- _Work instructions_
Retype every entry below character for character, leaving out the pictures.

- _Exercise inputs_
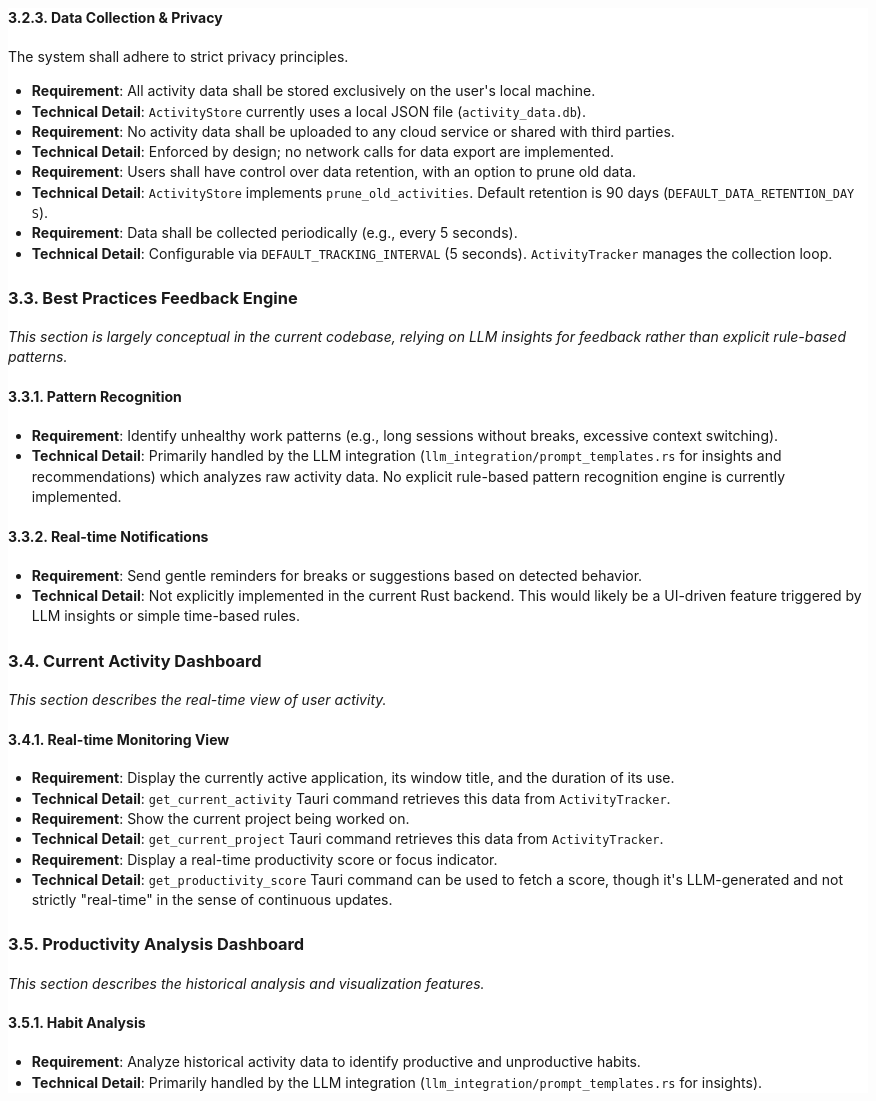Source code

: #### 3.2.3. Data Collection & Privacy
The system shall adhere to strict privacy principles.
*   **Requirement**: All activity data shall be stored exclusively on the user's local machine.
*   **Technical Detail**: `ActivityStore` currently uses a local JSON file (`activity_data.db`).
*   **Requirement**: No activity data shall be uploaded to any cloud service or shared with third parties.
*   **Technical Detail**: Enforced by design; no network calls for data export are implemented.
*   **Requirement**: Users shall have control over data retention, with an option to prune old data.
*   **Technical Detail**: `ActivityStore` implements `prune_old_activities`. Default retention is 90 days (`DEFAULT_DATA_RETENTION_DAYS`).
*   **Requirement**: Data shall be collected periodically (e.g., every 5 seconds).
*   **Technical Detail**: Configurable via `DEFAULT_TRACKING_INTERVAL` (5 seconds). `ActivityTracker` manages the collection loop.

### 3.3. Best Practices Feedback Engine
*This section is largely conceptual in the current codebase, relying on LLM insights for feedback rather than explicit rule-based patterns.*

#### 3.3.1. Pattern Recognition
*   **Requirement**: Identify unhealthy work patterns (e.g., long sessions without breaks, excessive context switching).
*   **Technical Detail**: Primarily handled by the LLM integration (`llm_integration/prompt_templates.rs` for insights and recommendations) which analyzes raw activity data. No explicit rule-based pattern recognition engine is currently implemented.

#### 3.3.2. Real-time Notifications
*   **Requirement**: Send gentle reminders for breaks or suggestions based on detected behavior.
*   **Technical Detail**: Not explicitly implemented in the current Rust backend. This would likely be a UI-driven feature triggered by LLM insights or simple time-based rules.

### 3.4. Current Activity Dashboard
*This section describes the real-time view of user activity.*

#### 3.4.1. Real-time Monitoring View
*   **Requirement**: Display the currently active application, its window title, and the duration of its use.
*   **Technical Detail**: `get_current_activity` Tauri command retrieves this data from `ActivityTracker`.
*   **Requirement**: Show the current project being worked on.
*   **Technical Detail**: `get_current_project` Tauri command retrieves this data from `ActivityTracker`.
*   **Requirement**: Display a real-time productivity score or focus indicator.
*   **Technical Detail**: `get_productivity_score` Tauri command can be used to fetch a score, though it's LLM-generated and not strictly "real-time" in the sense of continuous updates.

### 3.5. Productivity Analysis Dashboard
*This section describes the historical analysis and visualization features.*

#### 3.5.1. Habit Analysis
*   **Requirement**: Analyze historical activity data to identify productive and unproductive habits.
*   **Technical Detail**: Primarily handled by the LLM integration (`llm_integration/prompt_templates.rs` for insights).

- _Answer space_
Source code

: #### 3.2.3. Data Collection & Privacy
The system shall adhere to strict privacy principles.
*   **Requirement**: All activity data shall be stored exclusively on the user's local machine.
*   **Technical Detail**: `ActivityStore` currently uses a local JSON file (`activity_data.db`).
*   **Requirement**: No activity data shall be uploaded to any cloud service or shared with third parties.
*   **Technical Detail**: Enforced by design; no network calls for data export are implemented.
*   **Requirement**: Users shall have control over data retention, with an option to prune old data.
*   **Technical Detail**: `ActivityStore` implements `prune_old_activities`. Default retention is 90 days (`DEFAULT_DATA_RETENTION_DAYS`).
*   **Requirement**: Data shall be collected periodically (e.g., every 5 seconds).
*   **Technical Detail**: Configurable via `DEFAULT_TRACKING_INTERVAL` (5 seconds). `ActivityTracker` manages the collection loop.

### 3.3. Best Practices Feedback Engine
*This section is largely conceptual in the current codebase, relying on LLM insights for feedback rather than explicit rule-based patterns.*

#### 3.3.1. Pattern Recognition
*   **Requirement**: Identify unhealthy work patterns (e.g., long sessions without breaks, excessive context switching).
*   **Technical Detail**: Primarily handled by the LLM integration (`llm_integration/prompt_templates.rs` for insights and recommendations) which analyzes raw activity data. No explicit rule-based pattern recognition engine is currently implemented.

#### 3.3.2. Real-time Notifications
*   **Requirement**: Send gentle reminders for breaks or suggestions based on detected behavior.
*   **Technical Detail**: Not explicitly implemented in the current Rust backend. This would likely be a UI-driven feature triggered by LLM insights or simple time-based rules.

### 3.4. Current Activity Dashboard
*This section describes the real-time view of user activity.*

#### 3.4.1. Real-time Monitoring View
*   **Requirement**: Display the currently active application, its window title, and the duration of its use.
*   **Technical Detail**: `get_current_activity` Tauri command retrieves this data from `ActivityTracker`.
*   **Requirement**: Show the current project being worked on.
*   **Technical Detail**: `get_current_project` Tauri command retrieves this data from `ActivityTracker`.
*   **Requirement**: Display a real-time productivity score or focus indicator.
*   **Technical Detail**: `get_productivity_score` Tauri command can be used to fetch a score, though it's LLM-generated and not strictly "real-time" in the sense of continuous updates.

### 3.5. Productivity Analysis Dashboard
*This section describes the historical analysis and visualization features.*

#### 3.5.1. Habit Analysis
*   **Requirement**: Analyze historical activity data to identify productive and unproductive habits.
*   **Technical Detail**: Primarily handled by the LLM integration (`llm_integration/prompt_templates.rs` for insights).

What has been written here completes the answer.